# Task description
The required output is the run of lines from the one holding "происходит заиливание дренажа." through the final line of the listing, restated word for word, with no pictures.

==== Source data ====

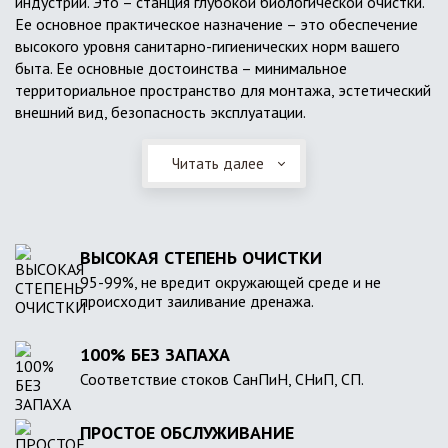
индустрии. Это – станция глубокой биологической очистки.
Ее основное практическое назначение – это обеспечение
высокого уровня санитарно-гигиенических норм вашего
быта. Ее основные достоинства – минимальное
территориальное пространство для монтажа, эстетический
внешний вид, безопасность эксплуатации.
Читать далее
ВЫСОКАЯ СТЕПЕНЬ ОЧИСТКИ
95-99%, не вредит окружающей среде и не
происходит заиливание дренажа.
100% БЕЗ ЗАПАХА
Соответствие стоков СанПиН, СНиП, СП.
ПРОСТОЕ ОБСЛУЖИВАНИЕ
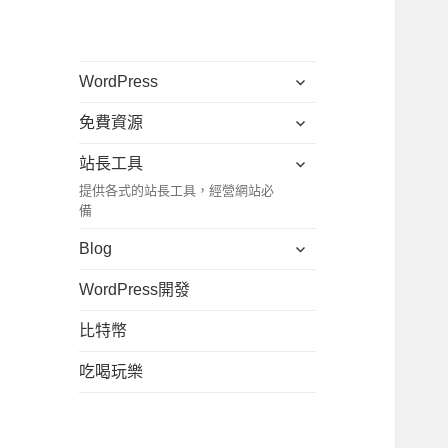
展
WordPress
開
展
免費資源
子
開
選
展
站長工具
子
單
開
提供各式的站長工具，經營網站必
選
子
備
單
選
展
Blog
單
開
WordPress開發
子
選
比特幣
單
吃喝玩樂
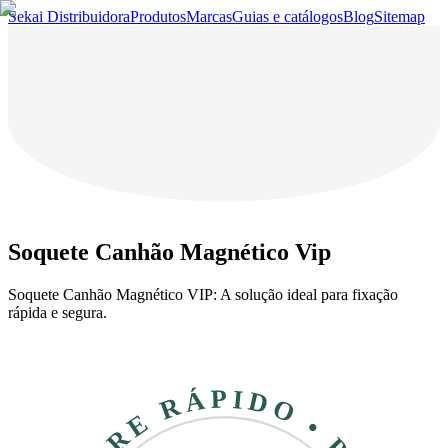
Sekai Distribuidora
Produtos
Marcas
Guias e catálogos
Blog
Sitemap
Soquete Canhão Magnético Vip
Soquete Canhão Magnético VIP: A solução ideal para fixação
rápida e segura.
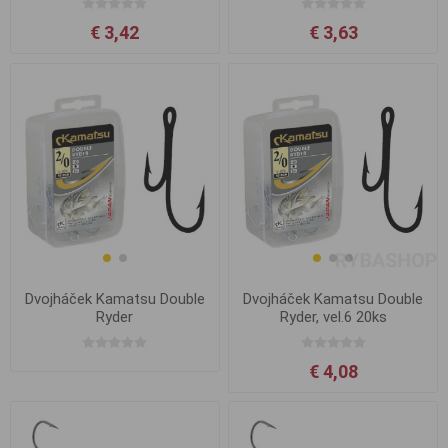
€ 3,42
€ 3,63
Dvojháček Kamatsu Double
Dvojháček Kamatsu Double
Ryder
Ryder, vel.6 20ks
€ 4,08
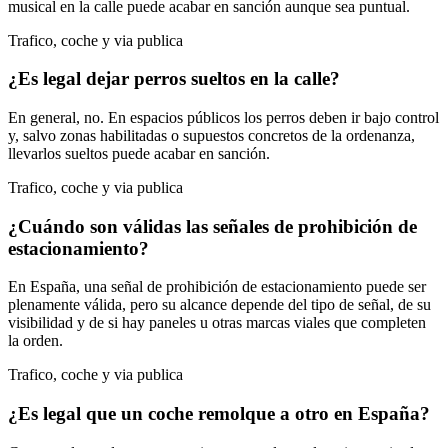
musical en la calle puede acabar en sanción aunque sea puntual.
Trafico, coche y via publica
¿Es legal dejar perros sueltos en la calle?
En general, no. En espacios públicos los perros deben ir bajo control
y, salvo zonas habilitadas o supuestos concretos de la ordenanza,
llevarlos sueltos puede acabar en sanción.
Trafico, coche y via publica
¿Cuándo son válidas las señales de prohibición de
estacionamiento?
En España, una señal de prohibición de estacionamiento puede ser
plenamente válida, pero su alcance depende del tipo de señal, de su
visibilidad y de si hay paneles u otras marcas viales que completen
la orden.
Trafico, coche y via publica
¿Es legal que un coche remolque a otro en España?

====

# Solution for this task
происходит заиливание дренажа.
100% БЕЗ ЗАПАХА
Соответствие стоков СанПиН, СНиП, СП.
ПРОСТОЕ ОБСЛУЖИВАНИЕ
展
WordPress
開
展
免費資源
子
開
選
展
站長工具
子
單
開
提供各式的站長工具，經營網站必
選
子
備
單
選
展
Blog
單
開
WordPress開發
子
選
比特幣
單
吃喝玩樂
Sekai Distribuidora
Produtos
Marcas
Guias e catálogos
Blog
Sitemap
Soquete Canhão Magnético Vip
Soquete Canhão Magnético VIP: A solução ideal para fixação
rápida e segura.
€ 3,42
€ 3,63
Dvojháček Kamatsu Double
Dvojháček Kamatsu Double
Ryder
Ryder, vel.6 20ks
€ 4,08
musical en la calle puede acabar en sanción aunque sea puntual.
Trafico, coche y via publica
¿Es legal dejar perros sueltos en la calle?
En general, no. En espacios públicos los perros deben ir bajo control
y, salvo zonas habilitadas o supuestos concretos de la ordenanza,
llevarlos sueltos puede acabar en sanción.
Trafico, coche y via publica
¿Cuándo son válidas las señales de prohibición de
estacionamiento?
En España, una señal de prohibición de estacionamiento puede ser
plenamente válida, pero su alcance depende del tipo de señal, de su
visibilidad y de si hay paneles u otras marcas viales que completen
la orden.
Trafico, coche y via publica
¿Es legal que un coche remolque a otro en España?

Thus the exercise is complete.